4

Sometimes when I stop my Liferay module (for instance when I put a new version of its JAR in deploy/) the module refuses to stop.

While the module should go to "Resolved" state, it stays in the "Stopping" state forever:

OSGi lifecycle

Usually it is due to a thread not terminated somewhere, or a network connection not properly closed, and it is often a pain to investigate.

My question: How to find out more efficiently what this Liferay module's problem is?

What I tried:

  • In Gogo Shell diag <module id> does not seem to provide any valuable information about why the module refuses to leave the "Stopping" state.
  • jstack outputs thousands of lines, the vast majority of which is outside of the Liferay module in question. If there was a way to show jstack information for only my module that would be wonderful.
Nicolas Raoul
  • 58,567
  • 58
  • 222
  • 373
  • 2
    Are you using an Activator inside your module? The state stopping means that Activator.stop() method was called but did not yet return. One of your threads should be in that method. – Christian Schneider Aug 01 '17 at 08:07
  • @ChristianSchneider: Added my ServiceActivator. – Nicolas Raoul Aug 01 '17 at 08:20
  • 1
    You are on the good track to solve the issue with jstack. It created a thread dump, but most of the threads have about 5-10 lines. Look for the thread that is much bigger, especially that has ServiceActivator.stop method call in it. Then you will see what is causing the deadlock or long sleeping. – Balazs Zsoldos Aug 01 '17 at 09:16
  • @BalazsZsoldos: Looking for ServiceActivator.stop is a great tip! Do you want to write an answer about it? Or I can write it if you have no time. – Nicolas Raoul Aug 01 '17 at 10:34
  • @NicolasRaoul I think looking at the thread dump and trying to find the code snippet it is more an advice than a real answer. If you want to make a response about it with the cause of the block, feel free. – Balazs Zsoldos Aug 01 '17 at 18:16

2 Answers2

1

First, find the PID of your webapp server:

ps aux | grep tomcat

Adapt the command if you are running another server than tomcat, or if you have several instances running.
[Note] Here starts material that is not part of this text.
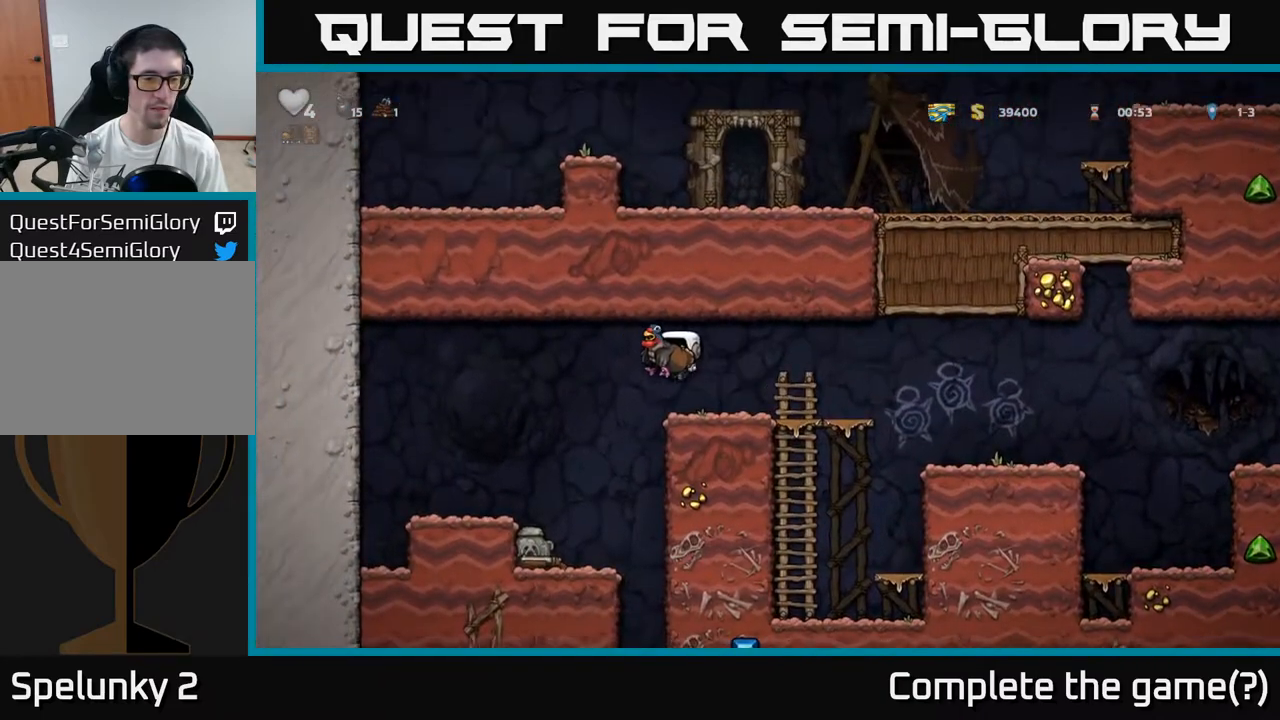
{"buttons": [], "left_stick": "center", "events": [[200, "left_stick", "center"]]}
Then, dump all threads of that server to a file:

jstack 12345 > jstack.txt

Where 12345 is the PID you found in the first step.

Then, look at the source code of your bundle, and find the service activator. It typically looks like this:

package fr.free.nrw;

[import section]

public class ServiceActivator implements BundleActivator {

    private ServiceRegistration registration;

    @Override
    public void start(BundleContext context) throws Exception {
        registration = context.registerService(
            MyService.class.getName(), new MyServiceImpl(), null);
    }

    @Override
    public void stop(BundleContext context) throws Exception {
        registration.unregister();
    }
}

Take note of:

  • the namespace,
  • the class name,
  • the stopping method name.

For instance in the example above they are fr.free.nrw, ServiceActivator and stop, and from these three get the full name fr.free.nrw.ServiceActivator.stop.

Now open jstack.txt and search for the full name. Even though the file is thousands of lines long, there will most probably only be one hit, and that is the problematic thread:

at org.eclipse.osgi.internal.serviceregistry.ServiceRegistrationImpl.unregister(ServiceRegistrationImpl.java:222)
at fr.free.nrw.ServiceActivator.stop(ServiceActivator.java:30)
at org.eclipse.osgi.internal.framework.BundleContextImpl$4.run(BundleContextImpl.java:830)
at org.eclipse.osgi.internal.framework.BundleContextImpl$4.run(BundleContextImpl.java:1)
at java.security.AccessController.doPrivileged(Native Method)
at org.eclipse.osgi.internal.framework.BundleContextImpl.stop(BundleContextImpl.java:823)

In this file, go up to the beginning of the paragraph, which will be something like this:

"fileinstall-/home/nico/p/liferay/osgi/modules" #37 daemon prio=5 os_prio=0 tid=0x00007f39480e3000 nid=0x384f waiting on condition [0x00007f395d169000]
  java.lang.Thread.State: WAITING (parking)
    at sun.misc.Unsafe.park(Native Method)
    - parking to wait for  <0x00000000eb8defb8> (a java.util.concurrent.locks.AbstractQueuedSynchronizer$ConditionObject)
    at java.util.concurrent.locks.LockSupport.park(LockSupport.java:175)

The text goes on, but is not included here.